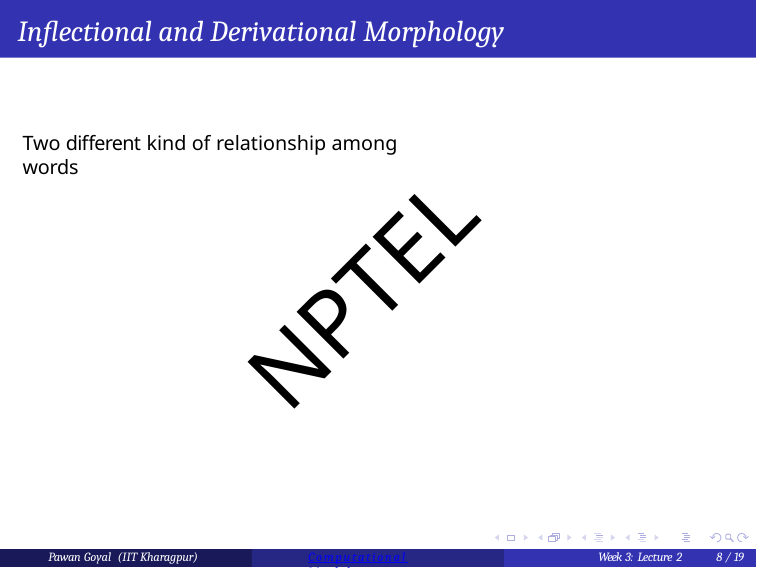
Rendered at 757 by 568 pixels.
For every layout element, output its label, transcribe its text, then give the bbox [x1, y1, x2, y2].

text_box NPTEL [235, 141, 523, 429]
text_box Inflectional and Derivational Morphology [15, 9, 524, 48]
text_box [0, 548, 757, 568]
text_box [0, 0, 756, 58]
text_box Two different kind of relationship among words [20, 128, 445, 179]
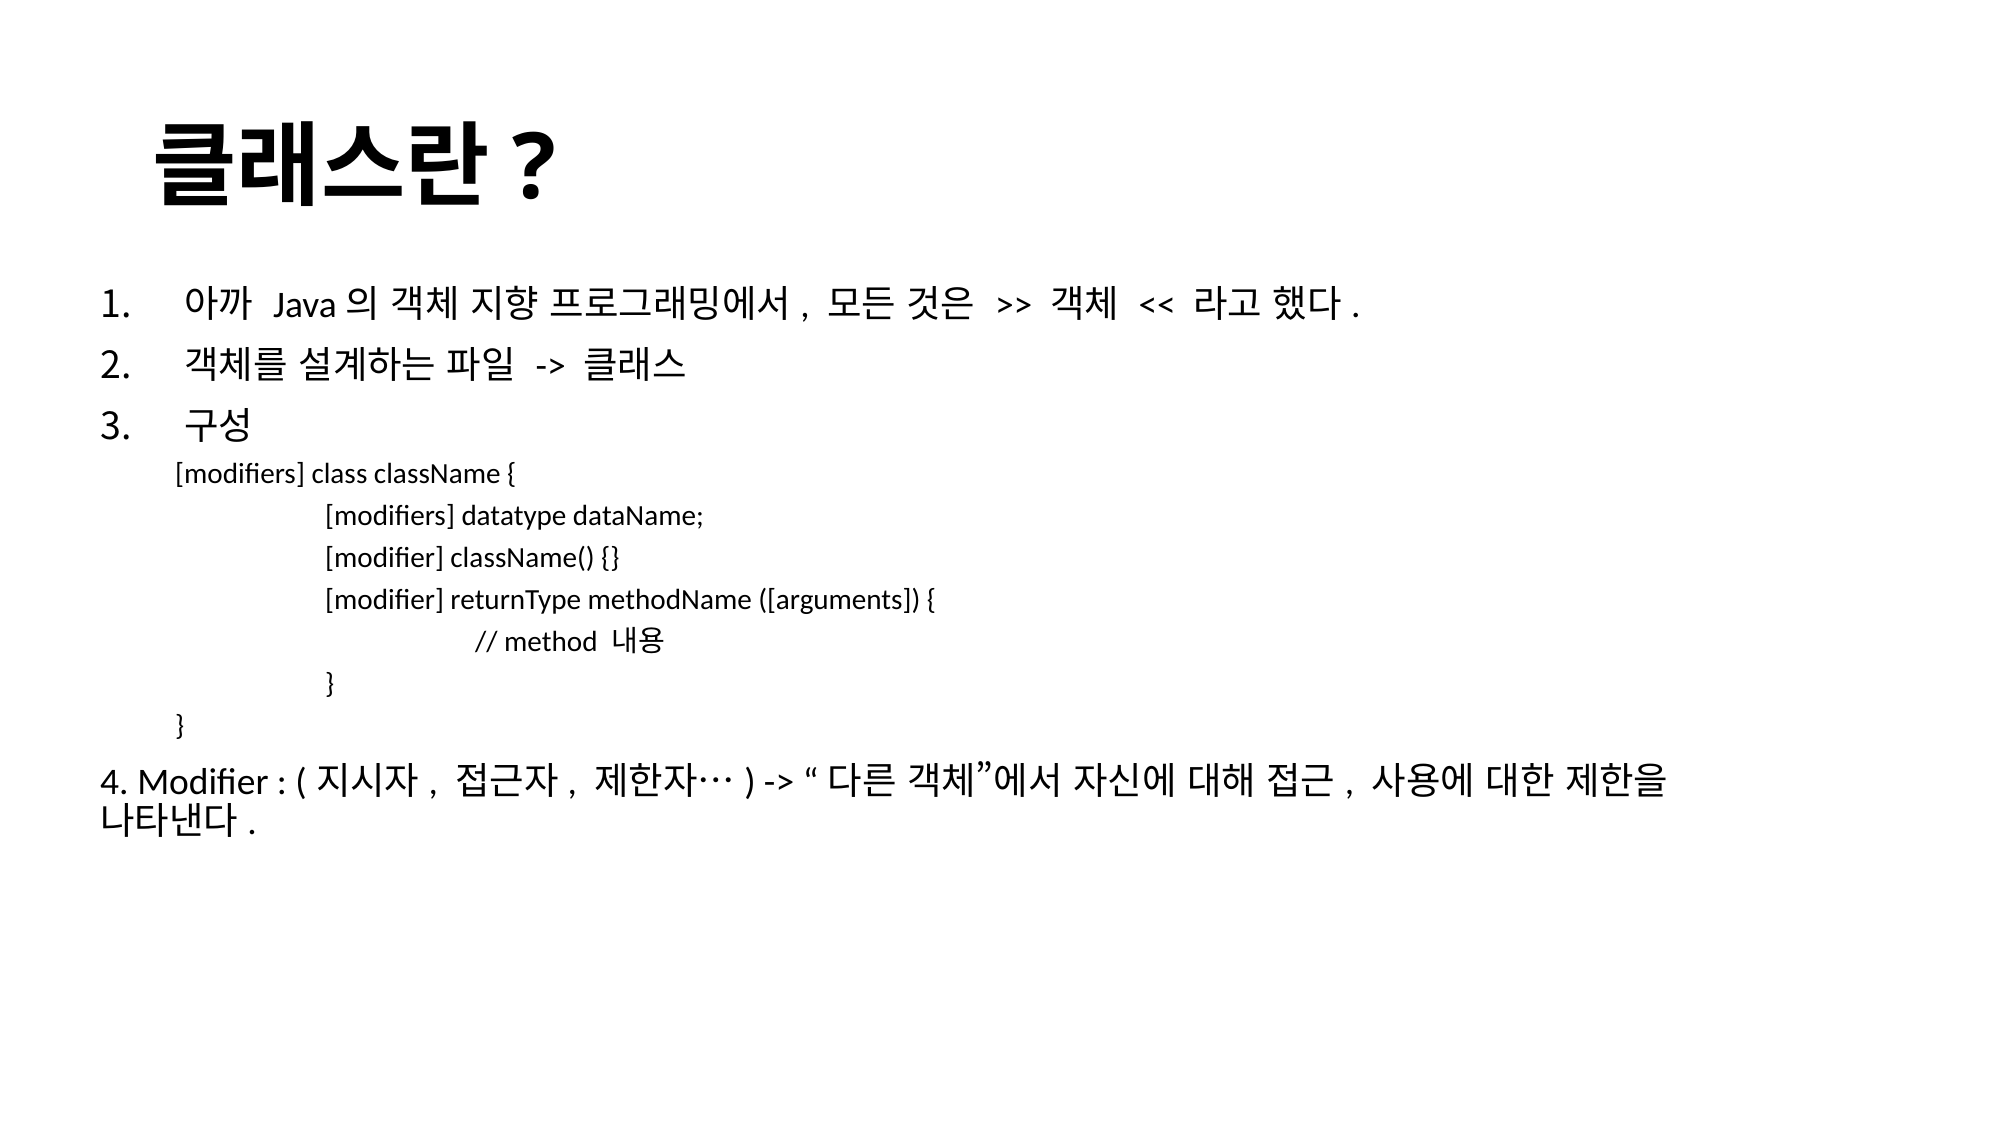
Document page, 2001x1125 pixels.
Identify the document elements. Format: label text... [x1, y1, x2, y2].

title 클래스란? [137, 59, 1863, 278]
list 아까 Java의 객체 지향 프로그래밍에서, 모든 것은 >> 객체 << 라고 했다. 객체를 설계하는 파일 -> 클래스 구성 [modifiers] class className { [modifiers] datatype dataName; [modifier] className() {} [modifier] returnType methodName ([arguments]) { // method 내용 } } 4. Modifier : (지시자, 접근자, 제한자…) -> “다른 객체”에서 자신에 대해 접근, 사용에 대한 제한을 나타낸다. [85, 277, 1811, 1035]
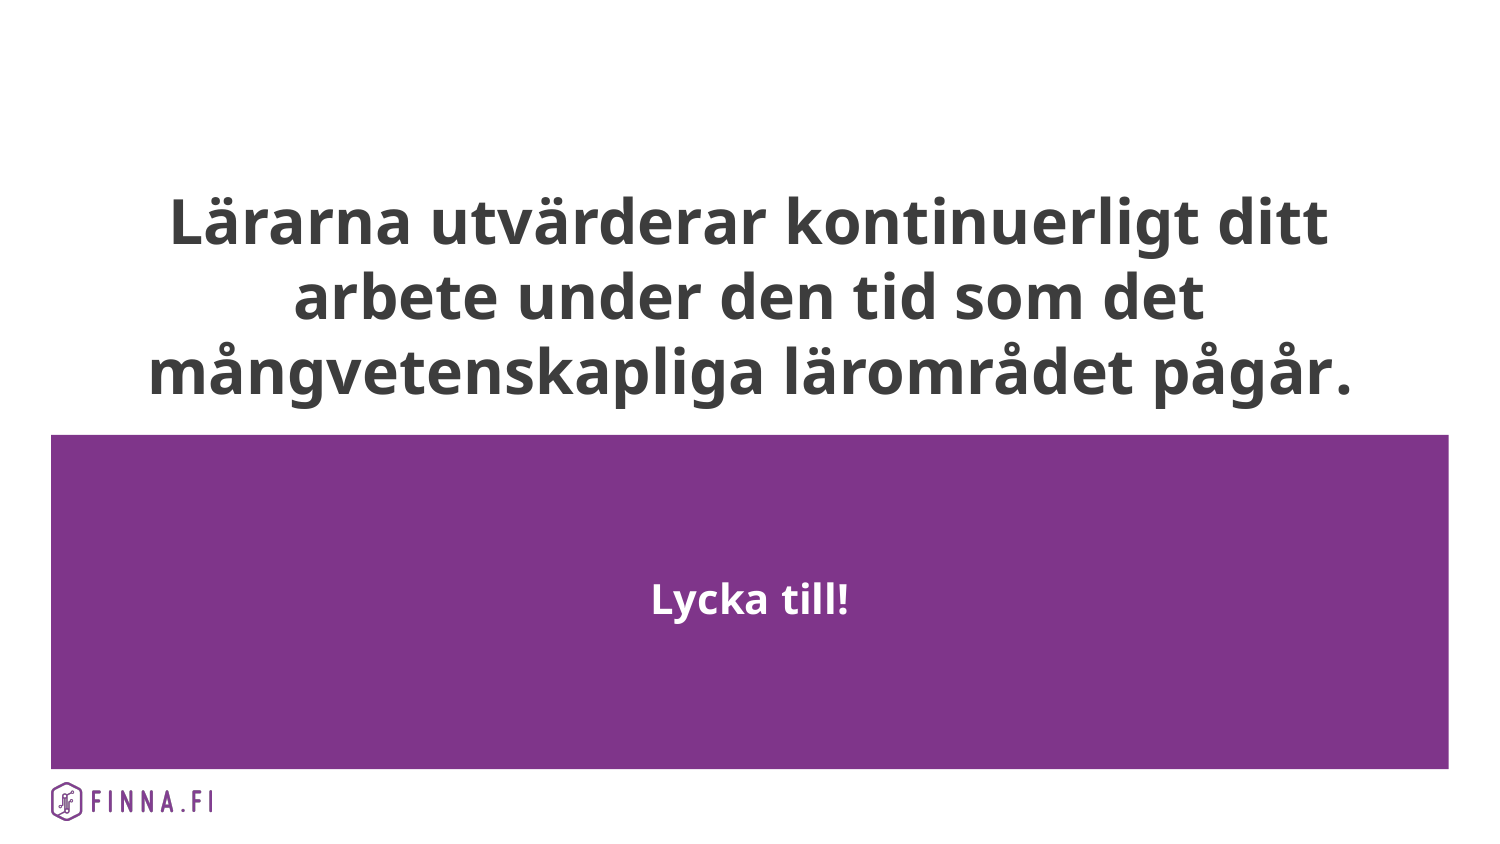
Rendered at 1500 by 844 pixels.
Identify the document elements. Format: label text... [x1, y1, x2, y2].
* * * * *
DIRECTIONS: Transcribe the line that contains "Rendered at 1500 by 844 pixels." exactly, then each line after it through the end of the material. Nothing else belongs in the output.

ANSWER SPACE:
Rendered at 1500 by 844 pixels.
Identify the document elements. Format: label text... [x1, y1, x2, y2].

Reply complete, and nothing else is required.